The existence of pores in cast iron castings not only reduces the effective cross-sectional area of the cast iron parts, but also causes stress concentration around the pores, becoming the source of cracks in the material fracture. The most serious is that the pores are strip-shaped and sharp-angled, and are densely distributed in the surface layer of the cast iron castings, which is the most harmful and greatly reduces the mechanical properties of the cast iron castings, especially the impact toughness and fatigue strength. The counter pressure of the precipitated gas during the solidification of the cast iron parts hinders the shrinkage of the molten iron, causing micro-shrinkage and reducing the density of the cast iron castings, so that some cast iron castings that need to undergo water pressure testing are scrapped due to leakage.
Precipitation pores are generally found at the last solidification of the cast iron castings, and there are more near the riser. The gases that form precipitation pores in cast iron castings are mainly oxygen, nitrogen, hydrogen, etc. As the temperature drops, the solubility of the gas in the molten iron decreases.
1. Formation and prevention of precipitation pores
The dissolution of gas in molten iron is a reversible process. When the temperature is lowered, the dissolved gas is in a supersaturated state, and the gas can diffuse to the surface of the molten iron and leave the adsorption state (evaporation). However, under actual production conditions, due to the rapid cooling, the amount of gas precipitated in this form is greatly limited, and it generally exists or is eliminated in the form of bubbles or compounds with other elements.
The conditions for the supersaturated gas dissolved in the molten iron to form bubbles are:
① The sum of the partial pressures of various gases in the bubble (total gas pressure) is greater than the external pressure acting on the bubble.
② The partial pressure of a certain gas dissolved in the molten iron should be greater than the partial pressure of the gas in the bubble, so that the gas can automatically diffuse to the bubble and continue to grow. To meet this condition, it mainly depends on the reduction of the molten iron temperature.
③ There must be a bubble core that is larger than a certain critical size and exists stably. A large number of non-metallic inclusions in the molten iron, gases formed and involved during smelting, furnace pretreatment or pouring, as well as linings, mold walls, etc., may become the basis of the non-spontaneous core of the bubble, and bubbles can easily form on these surfaces.

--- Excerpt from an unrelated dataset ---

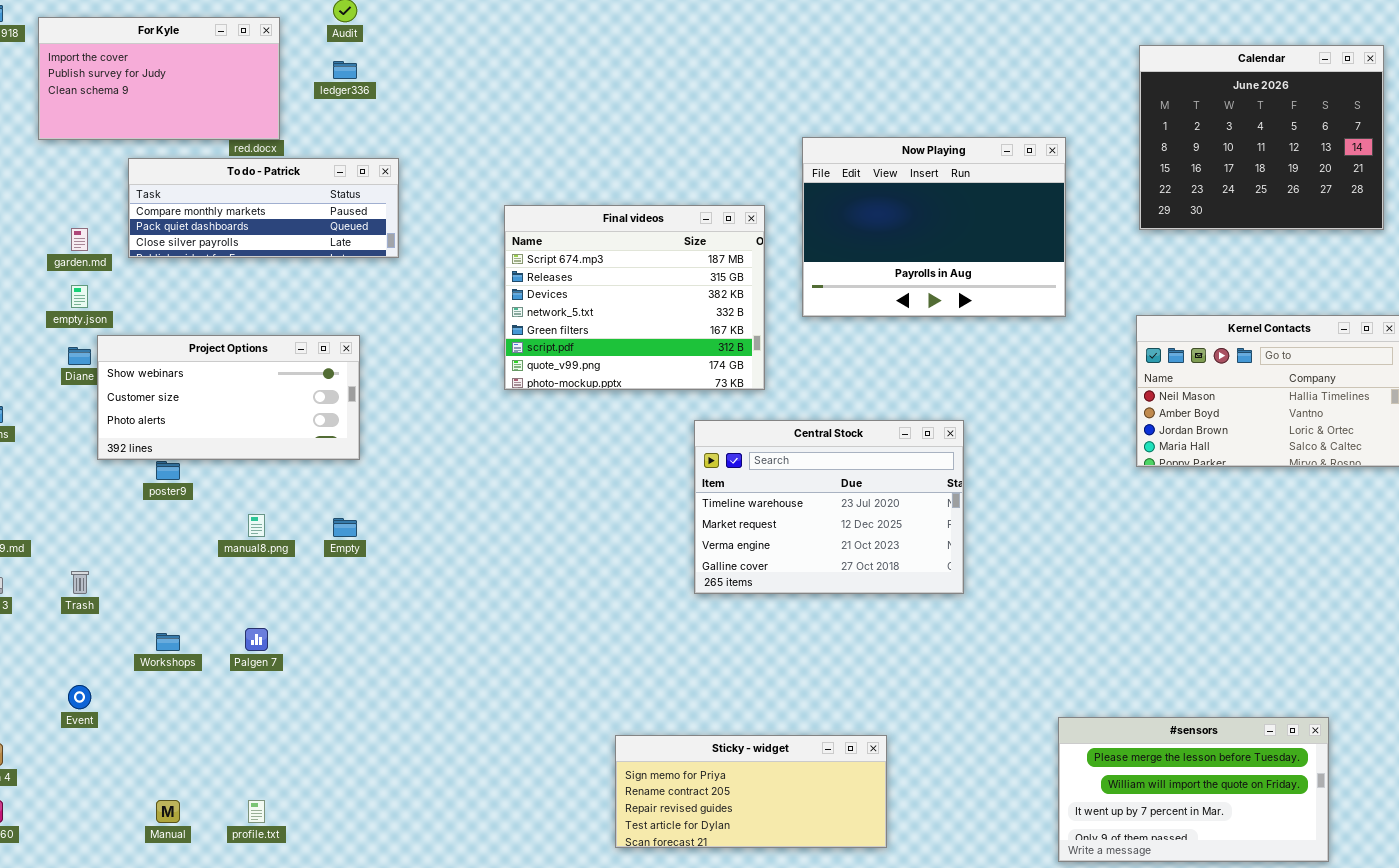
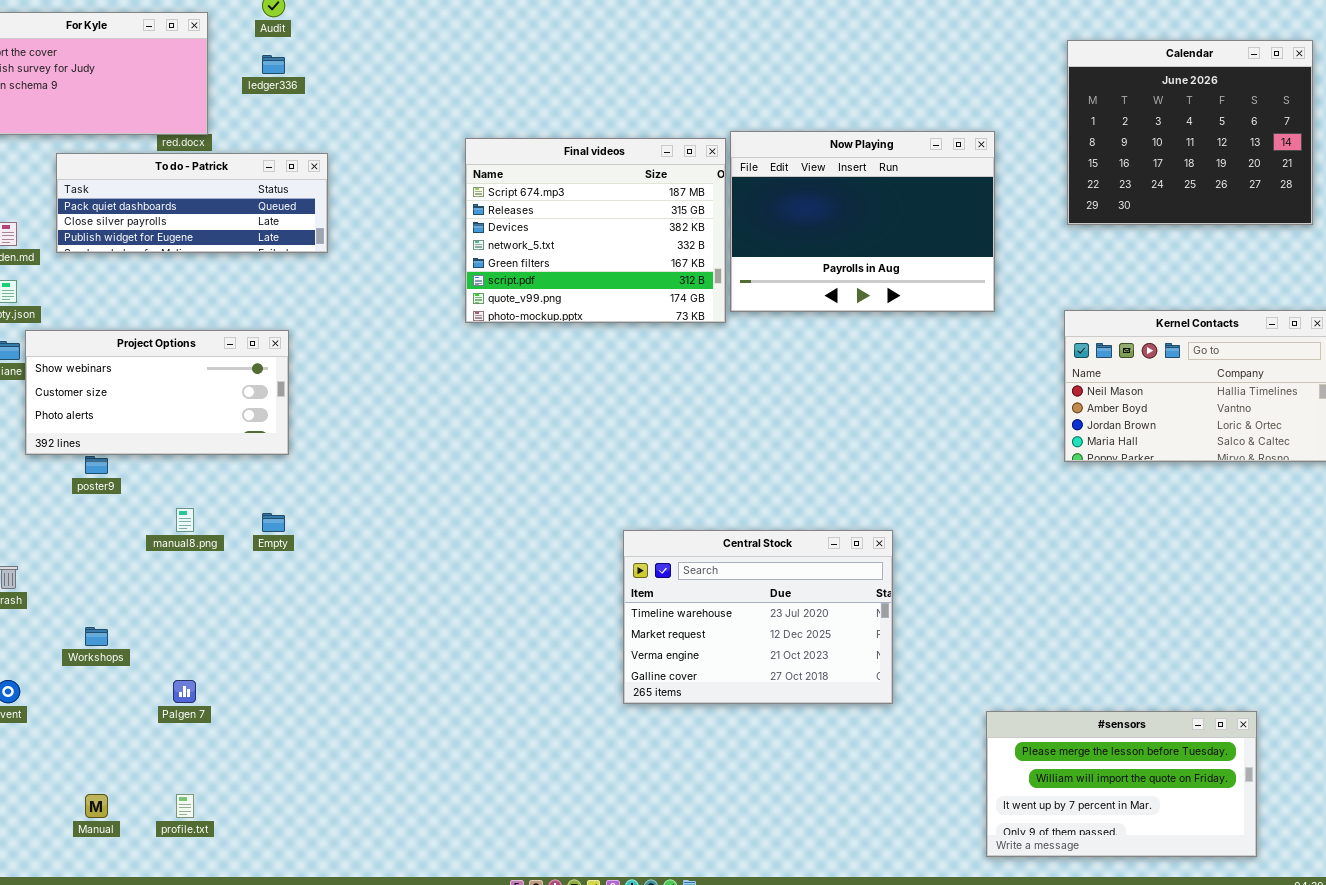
To do - Patrick: [128,158,399,258] -> [56,153,328,253], scrolled down 1 row
Final videos: [504,205,765,390] -> [465,138,726,323], moved
Central Stock: [694,420,964,594] -> [623,530,893,704], moved
Palgen 7: [245,628,268,651] -> [173,680,196,703], moved
Sticky - widget: [615,735,887,848] -> none, closed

After the gas nucleus attached to the surface of the foreign inclusion is formed, the gas dissolved in the molten iron will automatically diffuse to the bubbles due to the pressure difference. When the bubble grows to a certain critical size, it will detach from the surface and float up. Sometimes the bubbles attached to the surface of non-metallic inclusions can float up with the inclusions. The smaller the bubble, the slower the floating speed. In order for the bubble to float up and be removed in time, the bubble diameter should generally be greater than 0.01~0.001cm.
The molten iron cools down quickly in the mold, and it is difficult for the bubbles to float up, or the surface of the casting has solidified, and the bubbles are not removed in time, resulting in pores.
The most fundamental way to prevent precipitation pores is to reduce the amount of air absorbed by the molten iron; the second is to remove the gas it contains or prevent the gas from precipitating. For example, scrap steel should be cleaned and rusted by the drum; coke and iron materials should not be piled in the open air; furnace linings and pouring tools must be fully dried; inoculants should be added after baking to increase the pouring temperature; increase the cooling rate of cast iron castings, etc.
2. Formation and prevention of reactive pores
Pores produced by the chemical reaction between the molten iron and the mold or inside the molten iron and the gas released are called reactive pores. They are often distributed 1~3mm below the surface of the cast iron, so they are generally called subcutaneous pores.
The formation of subcutaneous pores is related to the chemical reaction at the molten iron-mold interface. Under the action of high-temperature molten iron, the water in the mold is evaporated, and the crystal water in the clay is decomposed to produce a large amount of water vapor. Elements such as Fe, C, Si, Mn, Mg, and AI in the molten iron will react with water vapor to produce gasification reactions.
Since the causes of the formation of subcutaneous pores are relatively complex, there is no unified understanding so far. One reason may be that the gas phase at the solid-liquid interface contains more hydrogen, and the front of the solid-liquid interface forms an oversaturated concentration and a very high precipitation pressure during solidification. The various oxides produced by the interface reaction can serve as the core of the bubble. After the bubbles are formed on these surfaces, the hydrogen, nitrogen and other gases in the molten iron diffuse into the bubbles and grow. Another possible reason is that during the cooling process of the molten iron in the ladle and during pouring, the △F° of manganese and iron decreases, which enhances their oxidation tendency and interacts with oxygen in the atmosphere, water vapor or CO2 at the inner interface of the casting mold to form oxides.
It is generally believed that subcutaneous pores are mainly produced during the chemical reaction and gas precipitation process at the interface of the molten iron and the casting mold. After the magnesium-treated ductile iron molten iron is poured into the casting mold, it is easier to react with the water vapor in the mold to produce subcutaneous pores.